Pennsylvania DUI law has undergone a significant change regarding whether Accelerated Rehabilitative Disposition (ARD) counts as a prior offense. The issue is not just statutory—it is constitutional. The Pennsylvania Supreme Court addressed this directly in Commonwealth v. Shifflet, and the legislature has now attempted to respond.
The result is a more complicated legal landscape that every DUI defendant—and every attorney handling DUI cases—needs to understand.
What Is ARD and How Was It Previously Treated?
ARD is a pretrial diversion program that allows a defendant to avoid a conviction by completing supervision, treatment, and other conditions. Upon successful completion, the charges are dismissed.
For many years, however, Pennsylvania law treated ARD as a “prior offense” for purposes of enhancing penalties in subsequent DUI cases. That meant a person who never pled guilty and was never convicted could still face mandatory jail and increased penalties on a later DUI.
The Constitutional Problem Identified in Commonwealth v. Shifflet
In Commonwealth v. Shifflet, the Pennsylvania Supreme Court held that treating ARD as a prior offense violated constitutional protections.
The Court's reasoning was straightforward. ARD is not a conviction. It does not require a jury finding of guilt. It does not require an admission of guilt under oath. Yet it was being used to increase mandatory minimum penalties in future cases.
Under the Sixth Amendment and due process principles, a defendant cannot be subjected to enhanced punishment based on facts that were never proven to a jury or admitted in a constitutionally valid manner. Because ARD lacked those safeguards, it could not be used as a prior offense.
The Legislature's Response: The 2025 DUI Law
In response to Shifflet, the Pennsylvania legislature amended the DUI statute, effective December 2025.
Under the new law, ARD may count as a prior offense, but only if it is entered under specific conditions. The defendant must enter ARD on the record, under oath, with an acknowledgment of the consequences. In other words, the legislature attempted to convert ARD into something that resembles a constitutionally valid admission.

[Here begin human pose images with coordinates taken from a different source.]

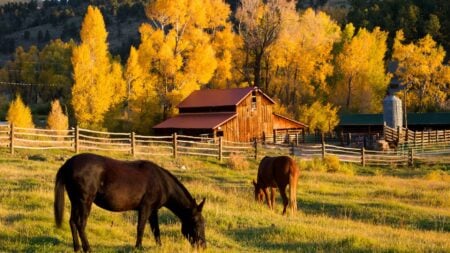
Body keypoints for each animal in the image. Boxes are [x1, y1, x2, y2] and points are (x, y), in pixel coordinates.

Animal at [54, 153, 206, 252]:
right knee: (81, 224)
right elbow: (141, 228)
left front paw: (159, 246)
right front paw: (138, 247)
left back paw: (77, 248)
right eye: (196, 223)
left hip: (75, 201)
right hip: (85, 202)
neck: (162, 182)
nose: (203, 246)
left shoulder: (153, 211)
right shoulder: (145, 208)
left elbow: (156, 229)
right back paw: (88, 248)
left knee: (72, 222)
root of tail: (69, 163)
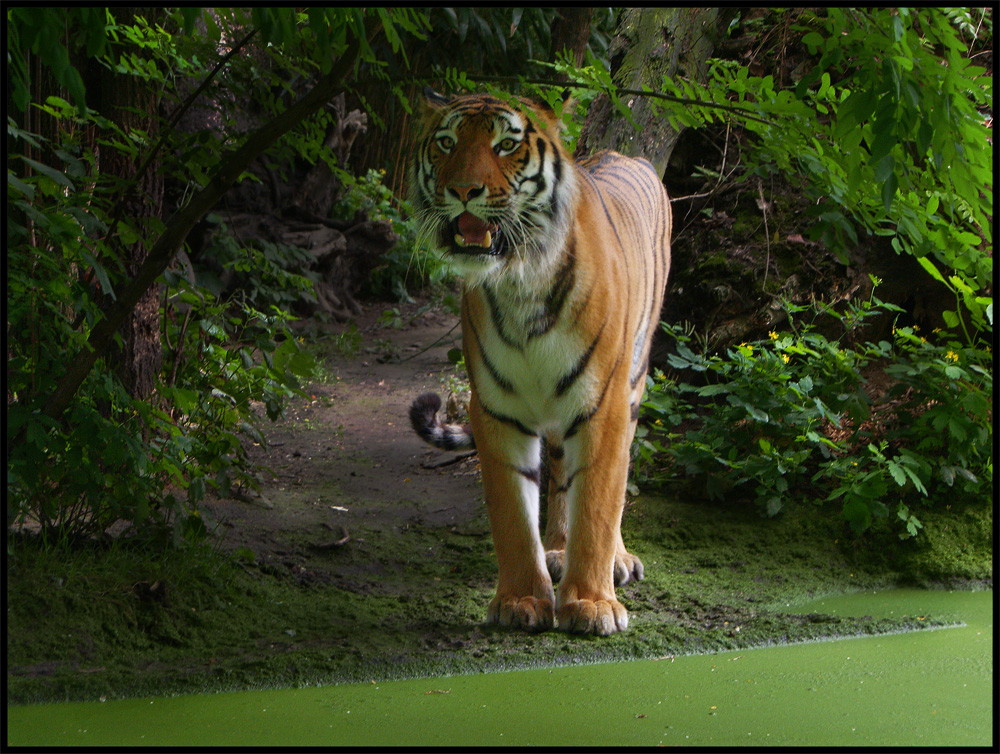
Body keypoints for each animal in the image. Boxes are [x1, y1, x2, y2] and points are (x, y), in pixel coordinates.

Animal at [406, 88, 672, 636]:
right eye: (446, 143)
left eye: (507, 145)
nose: (463, 191)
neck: (519, 280)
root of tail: (627, 156)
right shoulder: (496, 408)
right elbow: (512, 511)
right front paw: (521, 600)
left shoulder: (604, 403)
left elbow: (598, 502)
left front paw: (592, 603)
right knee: (560, 474)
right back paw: (556, 549)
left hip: (632, 381)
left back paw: (615, 560)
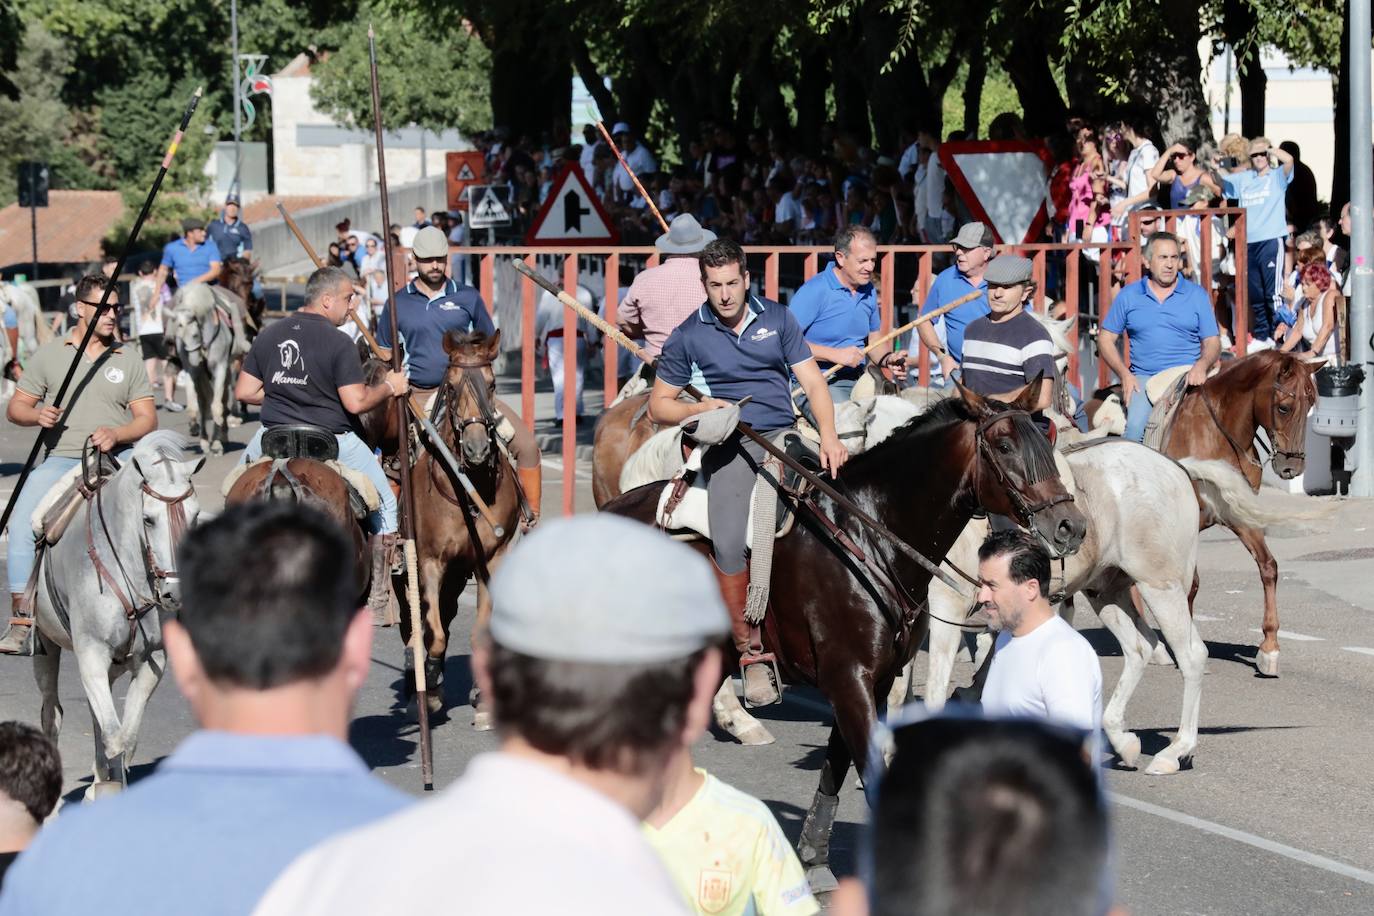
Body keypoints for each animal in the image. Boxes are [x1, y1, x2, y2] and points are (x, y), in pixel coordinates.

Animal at [32, 431, 203, 796]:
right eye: (148, 519)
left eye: (195, 515)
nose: (175, 592)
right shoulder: (91, 653)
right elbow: (114, 737)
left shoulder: (152, 660)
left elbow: (127, 738)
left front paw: (107, 781)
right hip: (46, 645)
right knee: (52, 713)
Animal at [167, 287, 237, 455]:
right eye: (179, 337)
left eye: (194, 335)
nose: (195, 361)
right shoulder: (191, 372)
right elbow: (195, 406)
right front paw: (194, 426)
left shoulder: (220, 368)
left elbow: (217, 406)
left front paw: (217, 441)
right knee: (204, 404)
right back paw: (205, 441)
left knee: (221, 401)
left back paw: (220, 438)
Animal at [401, 329, 524, 725]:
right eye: (452, 387)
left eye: (493, 383)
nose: (476, 449)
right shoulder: (429, 561)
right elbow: (435, 632)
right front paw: (430, 681)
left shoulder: (490, 559)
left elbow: (479, 632)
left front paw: (483, 700)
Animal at [601, 381, 1082, 889]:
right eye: (1005, 446)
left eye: (1046, 440)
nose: (1071, 526)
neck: (870, 536)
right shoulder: (848, 678)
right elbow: (870, 772)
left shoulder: (869, 679)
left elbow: (835, 764)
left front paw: (813, 857)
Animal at [1159, 348, 1330, 672]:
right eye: (1285, 408)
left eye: (1310, 405)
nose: (1292, 467)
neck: (1215, 435)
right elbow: (1191, 584)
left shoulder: (1239, 514)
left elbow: (1268, 567)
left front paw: (1269, 648)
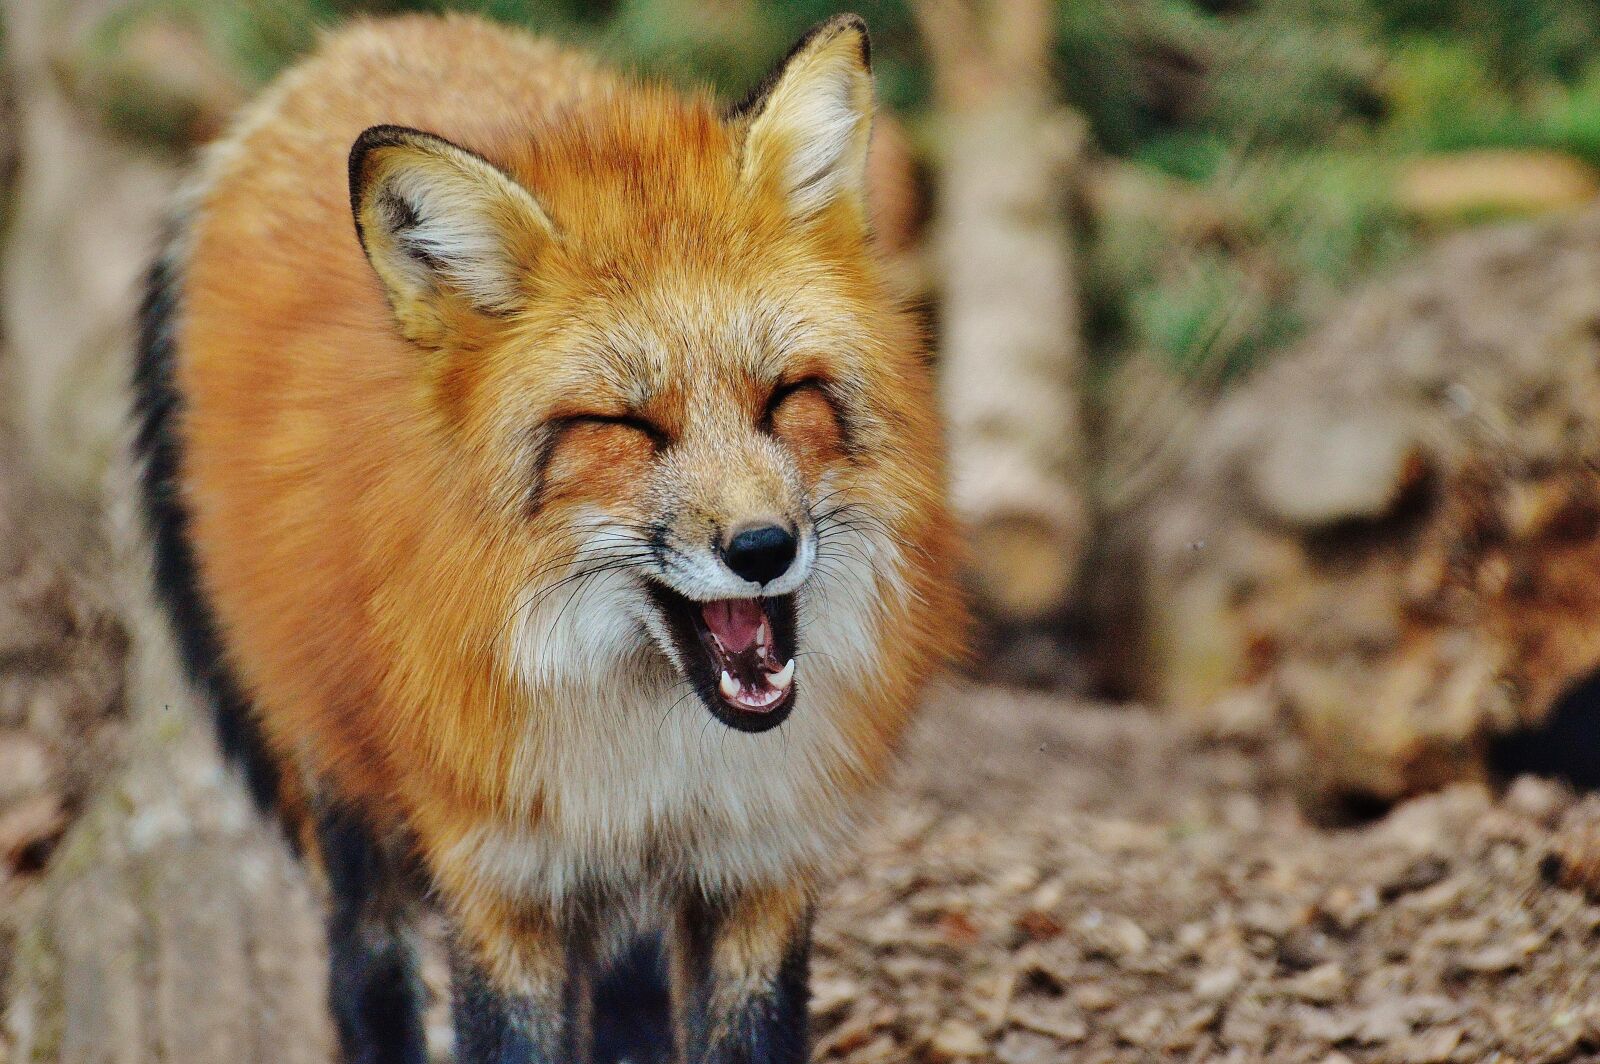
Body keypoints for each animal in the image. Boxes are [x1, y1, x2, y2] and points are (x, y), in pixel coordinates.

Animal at [130, 11, 962, 1064]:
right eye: (626, 426)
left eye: (785, 398)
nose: (763, 549)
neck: (654, 756)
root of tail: (354, 42)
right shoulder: (502, 880)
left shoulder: (754, 865)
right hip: (344, 796)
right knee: (364, 974)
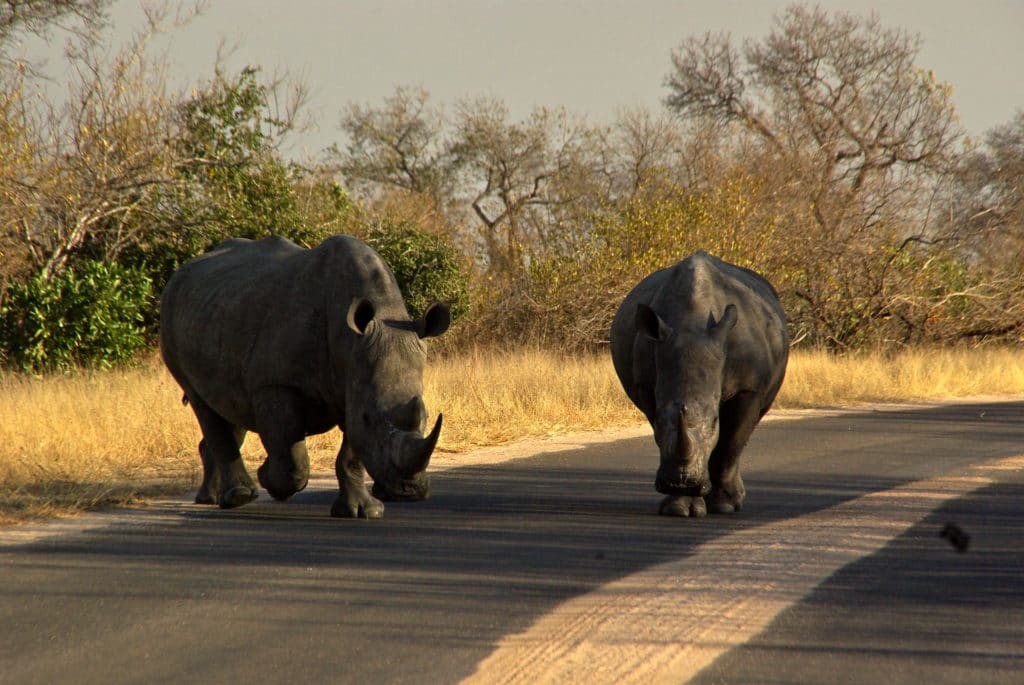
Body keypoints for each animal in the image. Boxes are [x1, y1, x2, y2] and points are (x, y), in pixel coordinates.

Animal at [159, 235, 448, 518]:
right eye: (369, 418)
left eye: (425, 415)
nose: (409, 490)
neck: (350, 339)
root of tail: (180, 272)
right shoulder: (276, 383)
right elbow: (294, 459)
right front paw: (270, 478)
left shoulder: (354, 379)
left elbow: (351, 454)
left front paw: (363, 511)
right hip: (172, 320)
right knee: (202, 403)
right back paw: (239, 496)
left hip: (222, 310)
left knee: (228, 406)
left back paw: (211, 498)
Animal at [610, 253, 786, 516]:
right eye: (659, 418)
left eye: (714, 421)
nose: (681, 482)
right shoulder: (646, 386)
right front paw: (679, 508)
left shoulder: (749, 387)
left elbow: (731, 442)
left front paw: (723, 505)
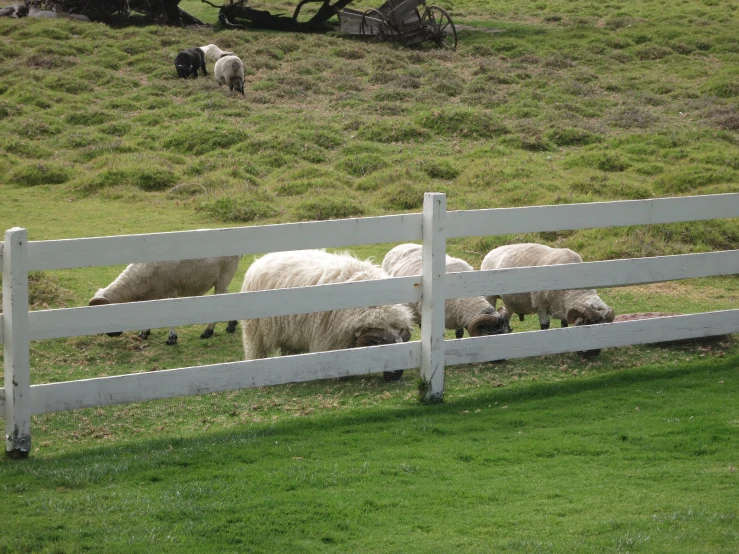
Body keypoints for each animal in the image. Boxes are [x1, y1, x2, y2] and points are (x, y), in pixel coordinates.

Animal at [88, 256, 241, 342]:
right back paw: (231, 325)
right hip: (220, 280)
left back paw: (207, 332)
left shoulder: (169, 293)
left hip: (224, 277)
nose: (112, 335)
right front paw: (144, 333)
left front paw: (172, 338)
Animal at [241, 249, 416, 380]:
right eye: (383, 348)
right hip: (255, 332)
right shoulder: (331, 337)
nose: (396, 375)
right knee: (255, 351)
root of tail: (260, 260)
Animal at [482, 243, 616, 356]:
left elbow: (564, 324)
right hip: (490, 296)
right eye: (586, 325)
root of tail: (492, 251)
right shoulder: (540, 304)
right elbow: (545, 326)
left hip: (509, 302)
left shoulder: (563, 306)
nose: (592, 355)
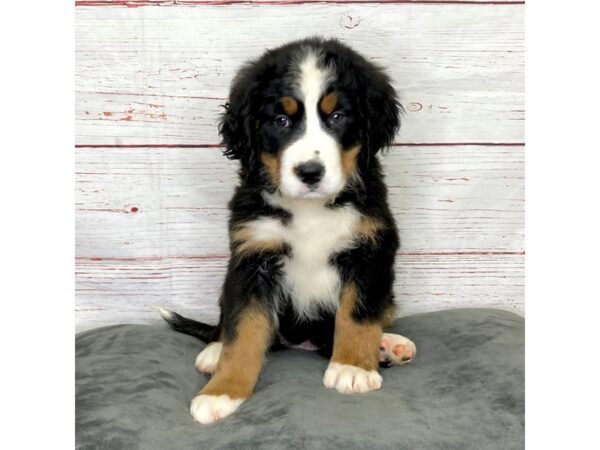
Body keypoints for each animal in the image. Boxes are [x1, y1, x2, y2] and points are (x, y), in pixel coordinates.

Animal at [157, 38, 414, 426]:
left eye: (337, 117)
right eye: (281, 120)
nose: (310, 172)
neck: (310, 209)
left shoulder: (369, 251)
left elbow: (357, 314)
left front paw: (352, 367)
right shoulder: (253, 258)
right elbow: (244, 331)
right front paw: (222, 391)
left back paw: (387, 345)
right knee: (227, 324)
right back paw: (215, 352)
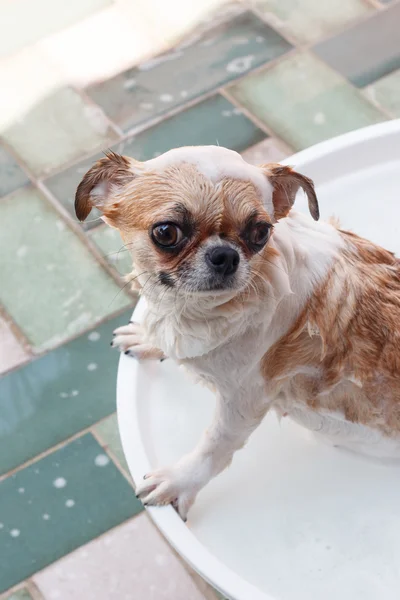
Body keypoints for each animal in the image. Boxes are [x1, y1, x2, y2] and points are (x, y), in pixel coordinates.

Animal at [75, 146, 400, 520]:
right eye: (166, 232)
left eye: (260, 233)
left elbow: (214, 446)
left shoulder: (243, 400)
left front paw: (180, 481)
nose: (224, 254)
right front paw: (148, 337)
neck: (201, 311)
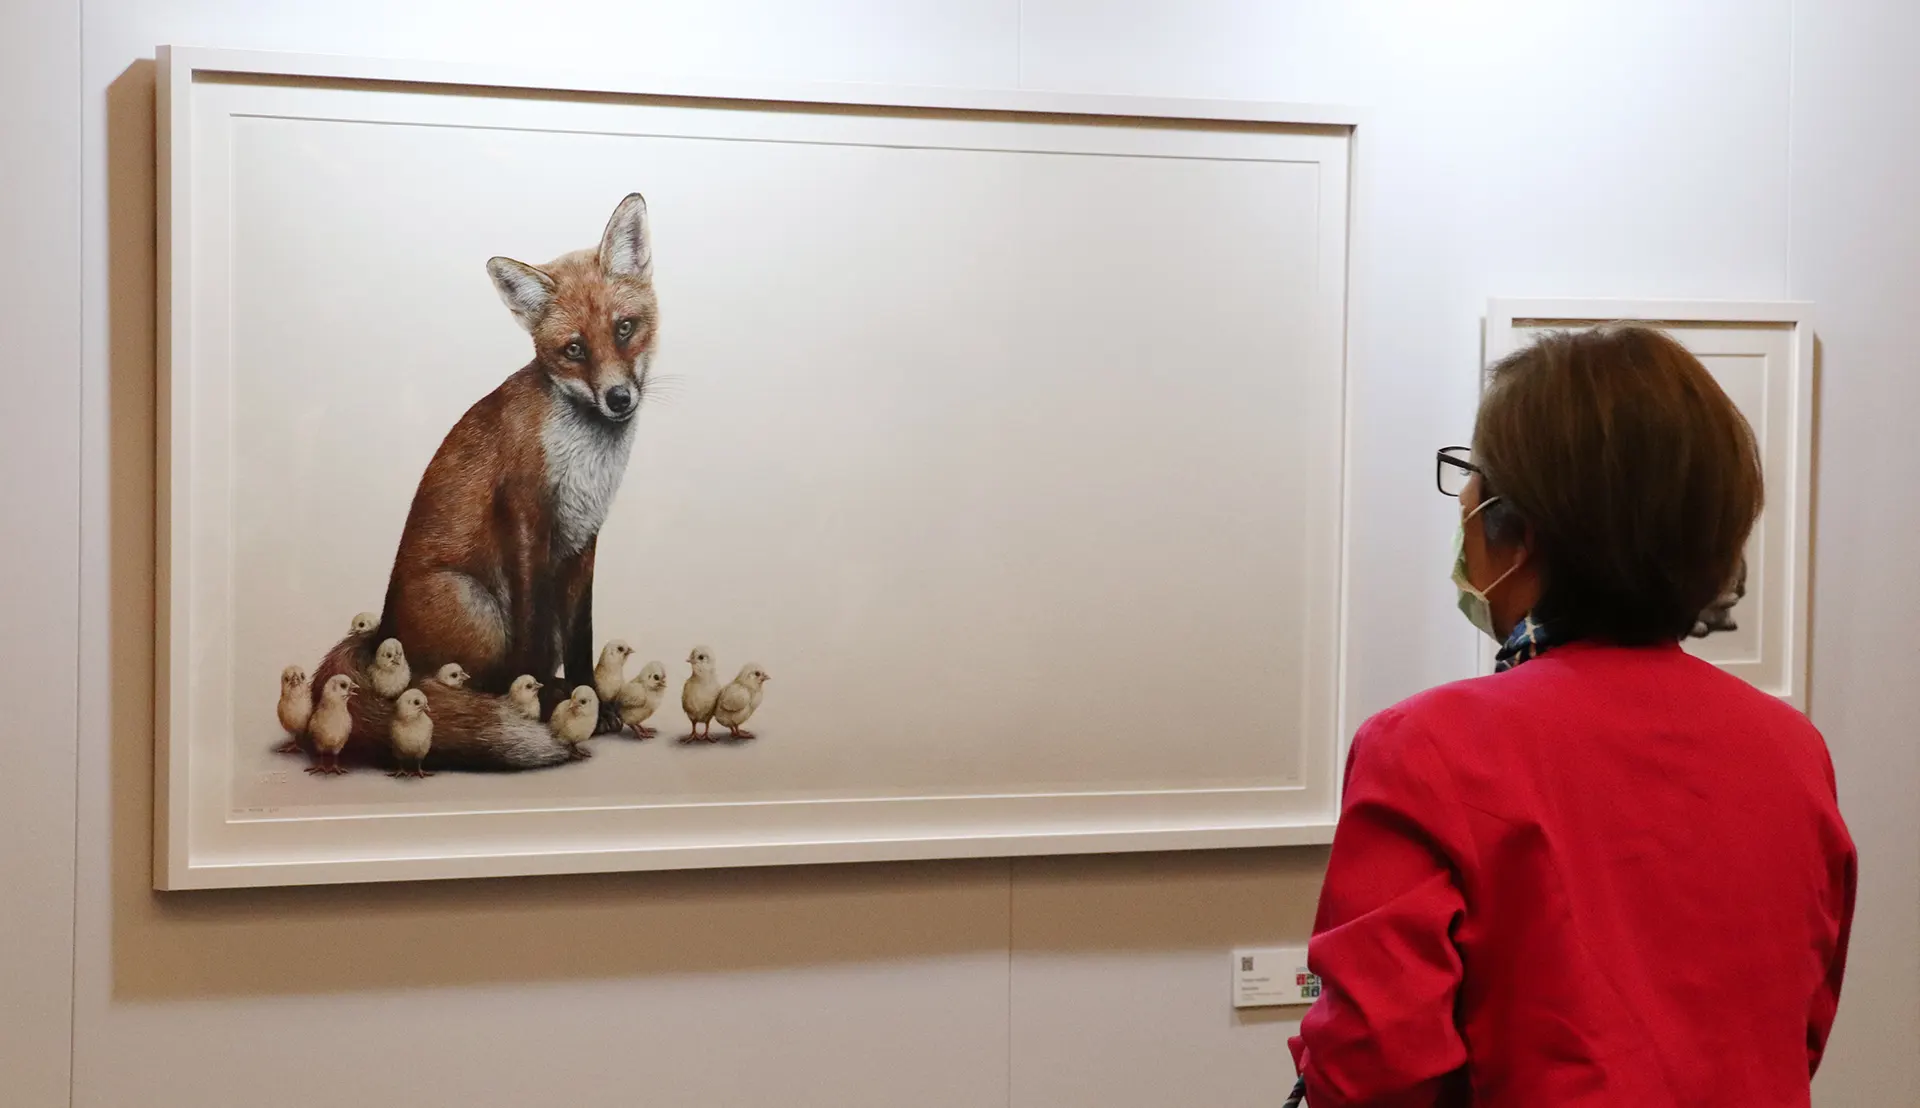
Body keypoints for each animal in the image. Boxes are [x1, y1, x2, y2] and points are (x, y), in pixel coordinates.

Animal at [305, 193, 659, 771]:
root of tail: (381, 632)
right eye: (575, 349)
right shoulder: (524, 518)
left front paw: (591, 700)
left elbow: (581, 633)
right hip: (478, 607)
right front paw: (543, 700)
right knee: (449, 678)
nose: (618, 399)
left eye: (624, 329)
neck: (584, 459)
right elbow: (532, 626)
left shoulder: (584, 536)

Does the New Law Cure the Constitutional Problem?
The answer is that it likely addresses part of the problem, but it does not eliminate all constitutional concerns.
For ARD cases entered after the effective date of the new law, the Commonwealth now has a stronger argument. If the defendant is placed under oath and knowingly acknowledges that ARD may be used as a prior offense, courts may view that as a valid admission sufficient to support enhanced sentencing in the future.
However, the new law does not fix the issue for older ARD dispositions. Any ARD entered before the statutory change was not made under oath and did not include the required acknowledgment. Under Shifflet, those ARDs cannot constitutionally be used to enhance a later sentence.
Attempts to apply the new law retroactively raise serious constitutional concerns, including ex post facto violations and due process issues. Courts are likely to reject efforts to use pre-2025 ARDs as prior offenses under the revised statute.
Even for ARDs entered under the new law, challenges will remain. The validity of the admission will depend on whether the defendant was properly sworn, whether the colloquy was adequate, and whether the record clearly establishes a knowing and voluntary acknowledgment. If those elements are lacking, the use of ARD as a prior offense may still be subject to challenge.
Practical Impact for DUI Cases
For individuals with a prior ARD, the timing of that ARD is critical. If it occurred before December 2025, there is a strong argument that it cannot be used as a prior offense. If it occurred after the new law took effect, it may count, but only if the statutory requirements were strictly followed.
For individuals considering ARD now, it is important to understand that ARD is no longer without future consequences. A properly entered ARD may later be used to increase penalties, including mandatory jail, if another DUI occurs. HOWEVER, MANY COUNTIES ARE NOT CREATING THE RECORD TO ENSURE THE APPLICABILITY OF THE SHIFFLETT CURE. Only knowledgeable counsel will know to challenge the prior ARD granted after December of 2025.
Defense Considerations
The changes to the law have created multiple avenues for defense. These include challenges to the use of pre-2025 ARDs, challenges to defective ARD colloquies, and constitutional arguments based on due process and improper retroactive application.
Each case must be analyzed carefully. The mere existence of a prior ARD does not automatically mean it qualifies as a prior offense under the law.
Conclusion
The law in Pennsylvania now distinguishes sharply between ARDs entered before and after the 2025 statutory change. Older ARDs remain subject to the constitutional protections recognized in Shifflet and generally cannot be used to enhance sentencing. New ARDs may qualify as prior offenses, but only if they meet strict constitutional and statutory requirements.
The legislature has attempted to address the constitutional problem identified by the Court, but the issue is not fully resolved. Litigation in this area is ongoing, and the outcome in any given case will depend on the specific facts and the quality of the record.
If you are facing a DUI charge and have a prior ARD, it is essential to have the issue analyzed by experienced counsel. The difference between a first offense and a second offense can mean the difference between no jail and mandatory incarceration.